By JP Casey 12 May 2021 (Last Updated May 12th, 2021 11:29)

Australia plans to make its offshore industry cover the cost of decommissioning an abandoned project, despite industry opposition.

Australia hits offshore industry with levy to cover $200m decommissioning costs
“The decision sends a strong signal to the world that Australia will maintain its global reputation as a safe, reliable, and responsible country for offshore oil and gas development,” said Keith Pitt. Credit: Ole J?rgen Bratland via Statoil

Australia has announced plans to hit its offshore industry with a levy to cover the $200m cost of decommissioning an abandoned project off the country’s northern coast.

The facility, known as Northern Endeavor, consists of a floating production, storage, and offloading vessel that had been permanently moored in the Timor Sea. The project was shut down in 2019 by the National Offshore Petroleum Safety and Environmental Management Authority (NOPSEMA), which found an “immediate threat to health and safety” at the facility due to structural corrosion.

The owners, Northern Oil & Gas Australia (NOGA), have since entered voluntary administration, leaving the 170,000 barrels-per-day facility abandoned for the last two years, and forcing the national government to maintain the facility.

In December 2020, Resources Minister Keith Pitt announced that the state would begin decommissioning of the project, which would involve the removal of facilities such as the vessel itself, and the plugging and abandonment of wells. The move came as little surprise, considering the economic and environmental losses associated with supporting a non-producing offshore asset.

“The decision sends a strong signal to the world that Australia will maintain its global reputation as a safe, reliable, and responsible country for offshore oil and gas development,” said Pitt. “The government has been actively working with key stakeholders in the offshore oil and gas industry to seek advice on reforms to make sure the circumstances surrounding the Northern Endeavour do not happen again.

“These reforms will take account of the recommendations and findings of the independent review into the administration and liquidation of the NOGA group by offshore regulation expert Steve Walker.”

However, the issue of funding the decommissioning has been a controversial one. Pitt is adamant that taxpayers should not have to foot the bill, but the offshore industry is similarly opposed to paying for the decommissioning, as many companies feel it would be unfair for them to be burdened with the financial costs that should have fallen on NOGA.

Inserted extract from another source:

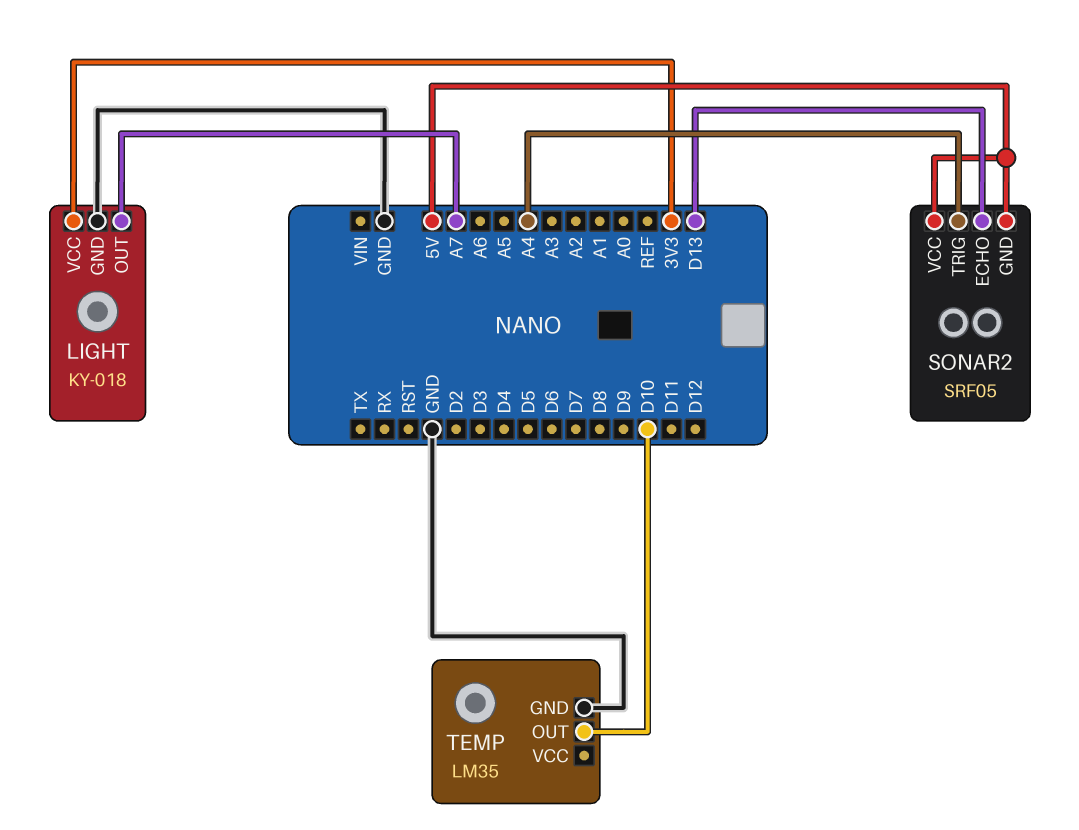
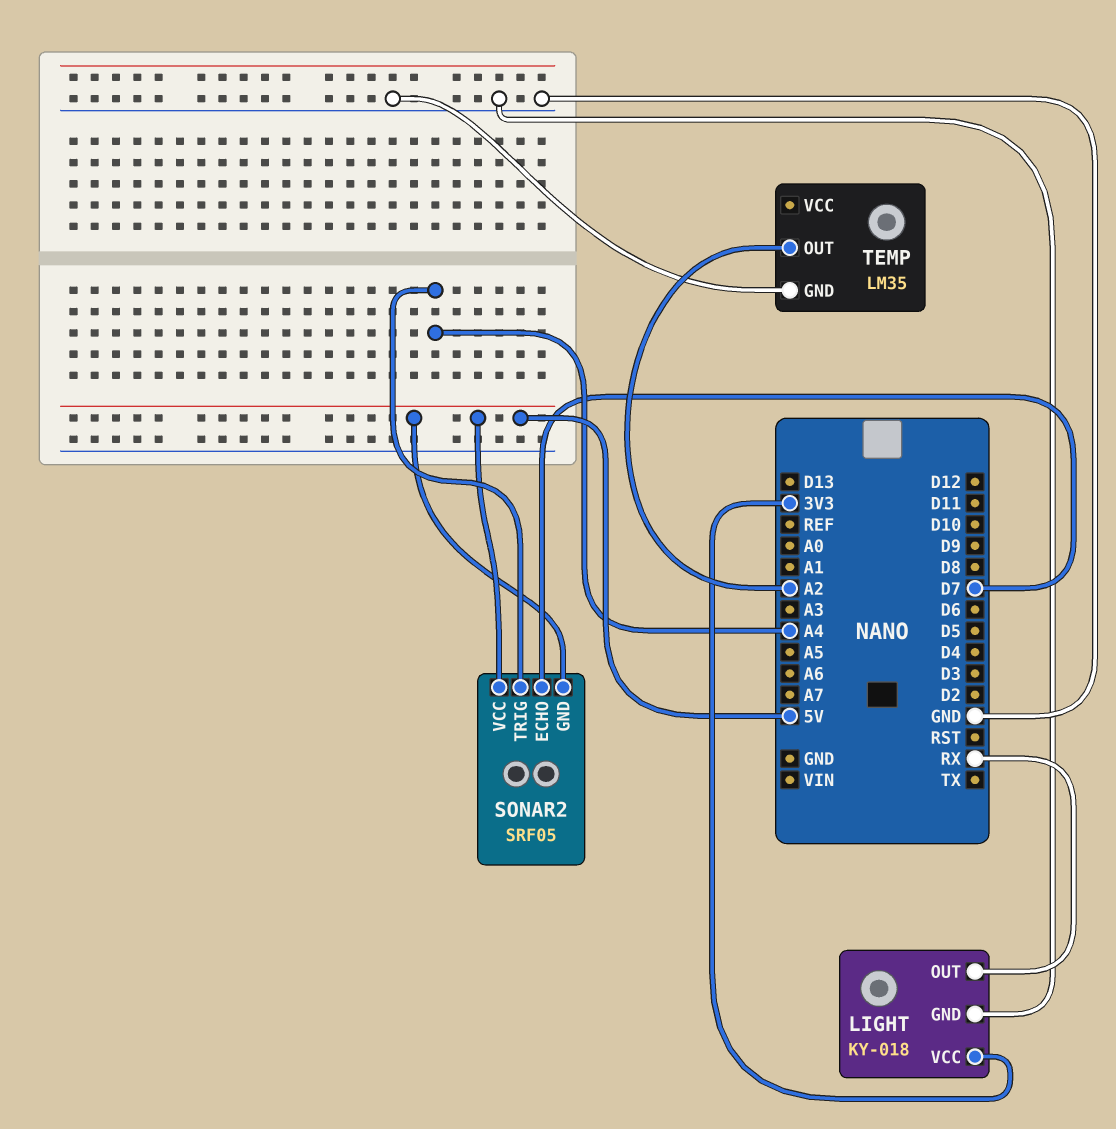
LIGHT pin OUT: A7 -> RX
SONAR2 pin ECHO: D13 -> D7
TEMP pin OUT: D10 -> A2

The inclusion of the levy in this year’s budget has further angered the offshore industry, with many warning that this could set a dangerous precedent, where one private company is expected to shoulder the burden incurred by another.

“Tonight’s announcement of a new levy on the entire [offshore] oil and gas industry is a terrible precedent and could have serious repercussions for Australia’s economy and to jobs,” said Andrew McConville, chief executive of the Australian Petroleum Production and Exploration Association.

“It’s like NOPSEMA saw someone struggling in the deep end of the pool and instead of offering assistance, they held their heads under the water, and now the taxpayer is paying to recover the body, do the autopsy and sort out the funeral.”

McConville suggested a number of alternative methods for the offshore industry to become involved in the issue, such as selling what remains of Northern Endeavor to a company that can operate the facility. However, considering Pitt’s long-standing opposition to public money being spent on the project, it is unclear where the decommissioning bill will fall, if not on private companies.